Un quadragénaire "massacré gratuitement" par deux "caïds", un troisième qui participe "par peur": des peines de 20 et 15 ans de réclusion ont été requises jeudi contre deux cousins accusés de tentative de meurtre aggravée, et d'un an ferme et du sursis pour le "complice" qui avait tout raconté.
Mohamed Ainaoui et Bilal Belgherbi, âgés de 19 et 20 ans au moment des faits, comparaissent depuis une semaine devant les assises du Nord à Douai pour avoir, dans la nuit du 27 au 28 mai 2015 à Libercourt (Pas-de-Calais), sauvagement passé à tabac un père de famille venu chercher ses chiens dans leur cité, avant de brûler sa voiture dans un champ proche.
Sorti du véhicule in extremis, Fabien Lherbier avait été retrouvé à quelques mètres, brûlé au deuxième degré sur 20% du corps et presque mort. Il est resté invalide à 66% et a perdu en partie la mémoire, notamment sur cette nuit-là.
Ainaoui, comme Belgherbi, ont toujours nié les faits. C'est une lettre et un témoignage anonymes, reçus en 2015, qui avaient orienté les enquêteurs vers les deux cousins, évoquant une agression partie d'un "mauvais regard".
L'accusation tient en grande partie sur les aveux d'un troisième homme, Mohammed Boumaaraf, filmé par la vidéosurveillance d'une station service alors qu'il remplissait un bidon d'essence à 05H00 du matin.
Il assure être tombé par hasard sur les cousins, réputés pour leur violence, avoir été témoin de l'agression puis "contraint" d'aller chercher l'essence et de les accompagner sur la deuxième scène de crime.
- "Roi du quartier" -"Il faudrait être un génie du mensonge pour monter une telle histoire de toutes pièces", a estimé l'avocat général Olivier Agnus.
Car le récit de Boumaaraf est "corroboré par plein d'éléments, dont l'exploitation des téléphones" et des témoignages, a-t-il asséné, rappelant aussi "les pressions" exercées par Belgherbi en prison via d'autres détenus ou "l'attitude" d'Ainaoui, parti en Algérie peu après les faits.
Pour avoir "emmené Fabien Lherbier aux frontières de la mort", M. Agnus a requis 20 ans de réclusion criminelle à l'encontre d'Ainaoui, "le plus dangereux, le meneur", déjà condamné une quinzaine de fois pour divers délits.
"C'était le roi du quartier. Quand il a vu M. Lherbier sur son territoire", ils ont eu une altercation, "et il l'a massacré, (...) gratuitement", a-t-il tancé.

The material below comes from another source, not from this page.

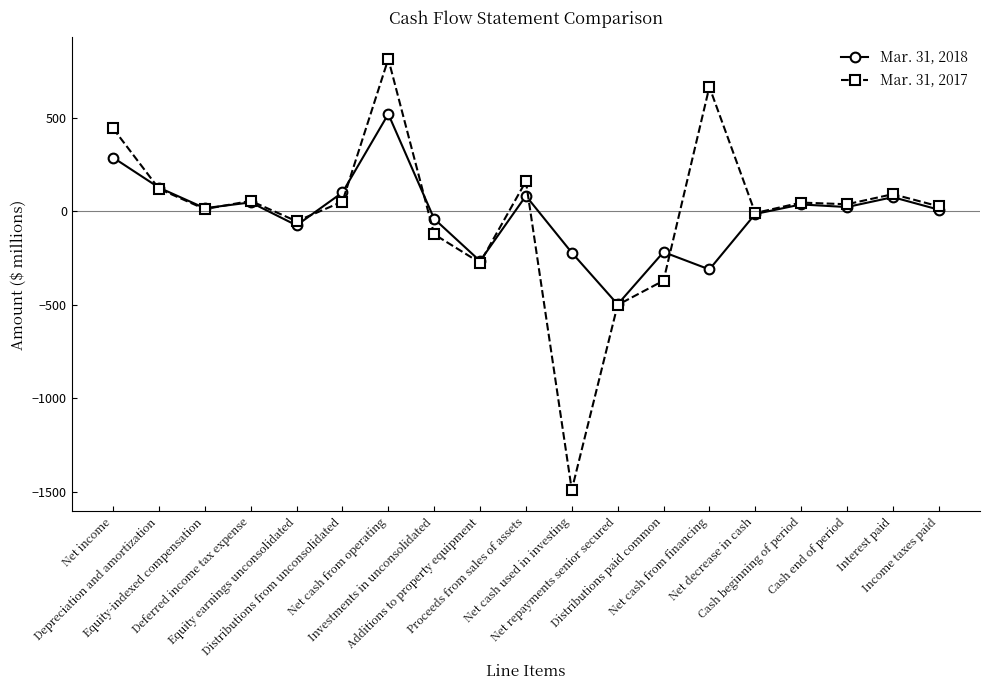

Which category has the highest value in the Mar. 31, 2017 series?

Net cash from operating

M. Agnus a aussi requis 15 ans de réclusion contre Bilal Belgherbi, pour avoir "fracassé une bouteille sur le crâne" de la victime, puis suivi son cousin dans ce déchaînement de violence. "Mais il a eu un sursaut d'humanité", sortant M. Lherbier du coffre au dernier moment, selon Boumaaraf.
Quant à ce dernier, "il a été soumis à la peur", a souligné M. Agnus, demandant l'acquittement pour "la complicité de tentative de meurtre", mais un an de prison ferme et quatre de sursis pour sa participation à l'incendie.
- "Pas de preuves" -Le procès a enfin révélé "l'omerta" régnant dans cette cité, a estimé l'avocat général, tous les témoins cités semblant rester "silencieux par peur de représailles".
"Est-ce que vous mettriez votre main au feu que Boumaaraf dit la vérité?" a lancé aux jurés l'avocat de Belgherbi, Me Julien Delarue. "Il n'y a pas de preuves, pas de certitudes" mais seulement "des émotions, des impressions", a-t-il assuré.
Ce sont "des hypothèses, des interprétations", un dossier énorme "dont on sort deux ou trois écoutes", a renchéri l'avocat d'Ainaoui Me Grégory Billet, s'attelant à discréditer Boumaaraf. "Avez-vous un élément objectif, technique, qui prouve que M. Ainaoui était sur les lieux? (...) Rien".
"+Ils ont détruit ma vie, mais surtout, celle de ma femme et de mes enfants+", avait griffonné jeudi Fabien Lherbier depuis son fauteuil roulant, dans un mot lu par son avocat Loïc Bussy. Venu cette semaine chercher des réponses, "il n'a eu droit qu'à un océan de mensonges".